◆ What you will do ◆
Return each line of the records holding the string "both".

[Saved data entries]
+---+
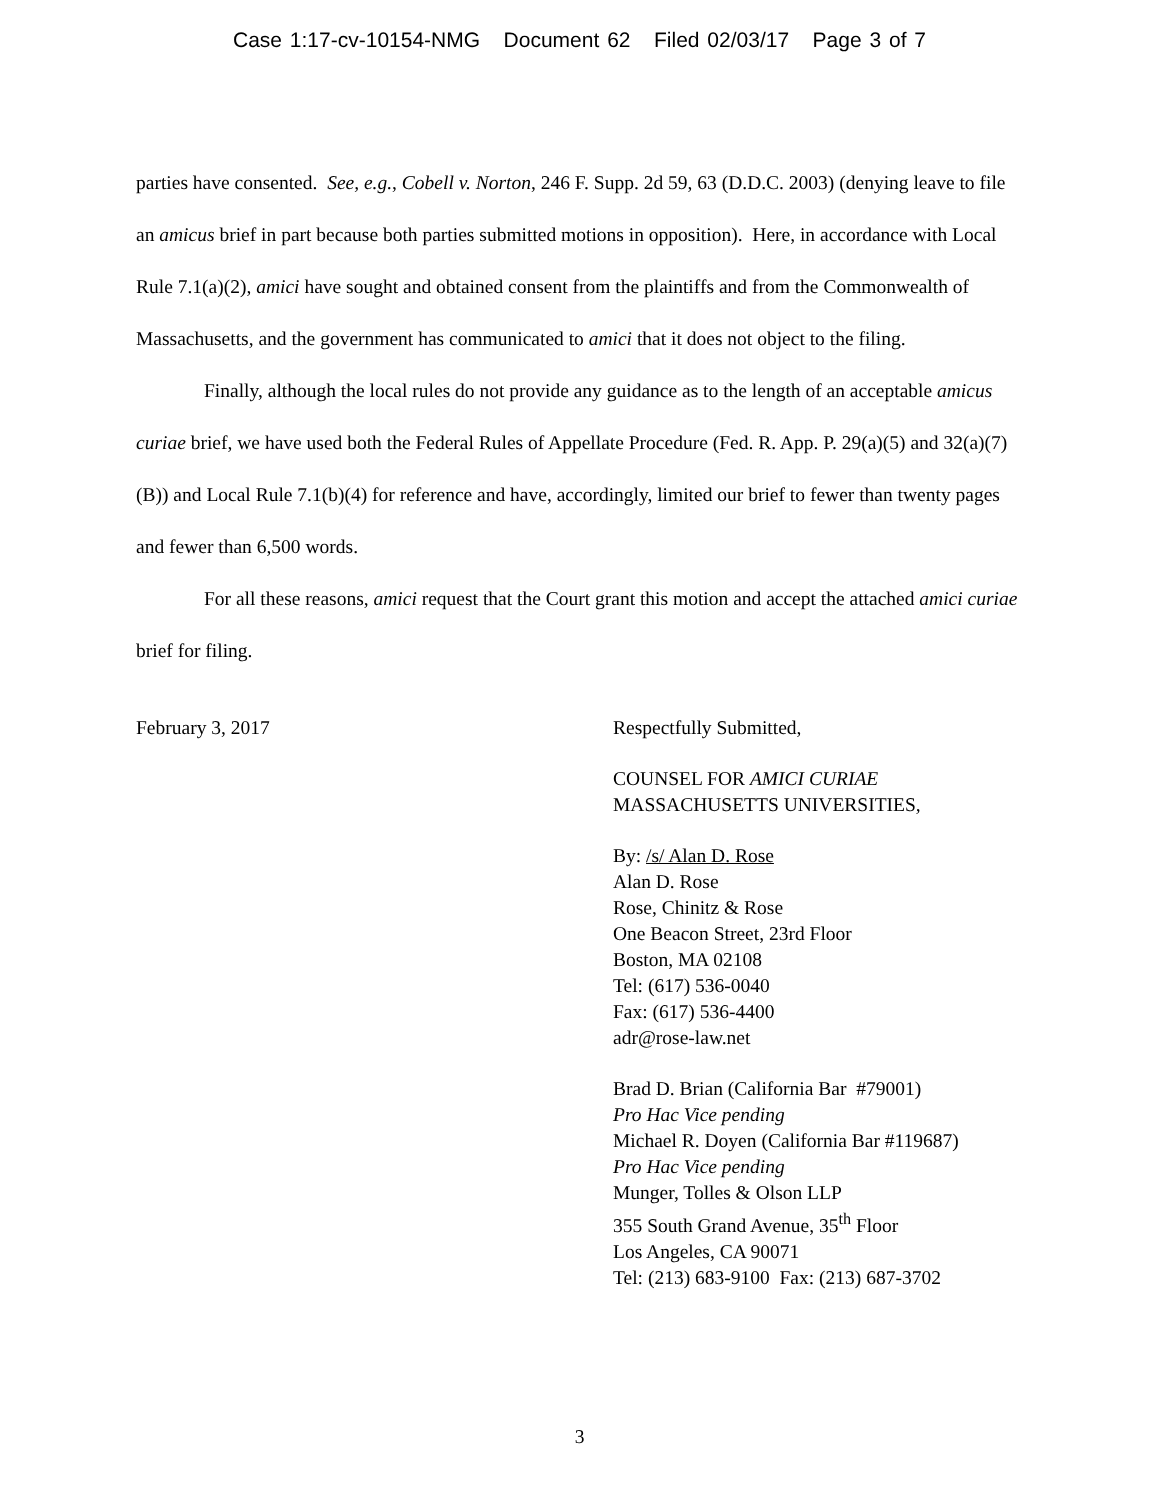Case 1:17-cv-10154-NMG Document 62 Filed 02/03/17 Page 3 of 7
parties have consented. See, e.g., Cobell v. Norton, 246 F. Supp. 2d 59, 63 (D.D.C. 2003) (denying leave to file an amicus brief in part because both parties submitted motions in opposition). Here, in accordance with Local Rule 7.1(a)(2), amici have sought and obtained consent from the plaintiffs and from the Commonwealth of Massachusetts, and the government has communicated to amici that it does not object to the filing.
Finally, although the local rules do not provide any guidance as to the length of an acceptable amicus curiae brief, we have used both the Federal Rules of Appellate Procedure (Fed. R. App. P. 29(a)(5) and 32(a)(7)(B)) and Local Rule 7.1(b)(4) for reference and have, accordingly, limited our brief to fewer than twenty pages and fewer than 6,500 words.
For all these reasons, amici request that the Court grant this motion and accept the attached amici curiae brief for filing.
February 3, 2017 Respectfully Submitted,
COUNSEL FOR AMICI CURIAE
MASSACHUSETTS UNIVERSITIES,
By: /s/ Alan D. Rose
Alan D. Rose
Rose, Chinitz & Rose
One Beacon Street, 23rd Floor
Boston, MA 02108
Tel: (617) 536-0040
Fax: (617) 536-4400
adr@rose-law.net
Brad D. Brian (California Bar #79001)
Pro Hac Vice pending
Michael R. Doyen (California Bar #119687)
Pro Hac Vice pending
Munger, Tolles & Olson LLP
355 South Grand Avenue, 35<sup>th</sup> Floor
Los Angeles, CA 90071
Tel: (213) 683-9100 Fax: (213) 687-3702
3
+---+
◆ Task output ◆
parties have consented. See, e.g., Cobell v. Norton, 246 F. Supp. 2d 59, 63 (D.D.C. 2003) (denying leave to file an amicus brief in part because both parties submitted motions in opposition). Here, in accordance with Local Rule 7.1(a)(2), amici have sought and obtained consent from the plaintiffs and from the Commonwealth of Massachusetts, and the government has communicated to amici that it does not object to the filing.
Finally, although the local rules do not provide any guidance as to the length of an acceptable amicus curiae brief, we have used both the Federal Rules of Appellate Procedure (Fed. R. App. P. 29(a)(5) and 32(a)(7)(B)) and Local Rule 7.1(b)(4) for reference and have, accordingly, limited our brief to fewer than twenty pages and fewer than 6,500 words.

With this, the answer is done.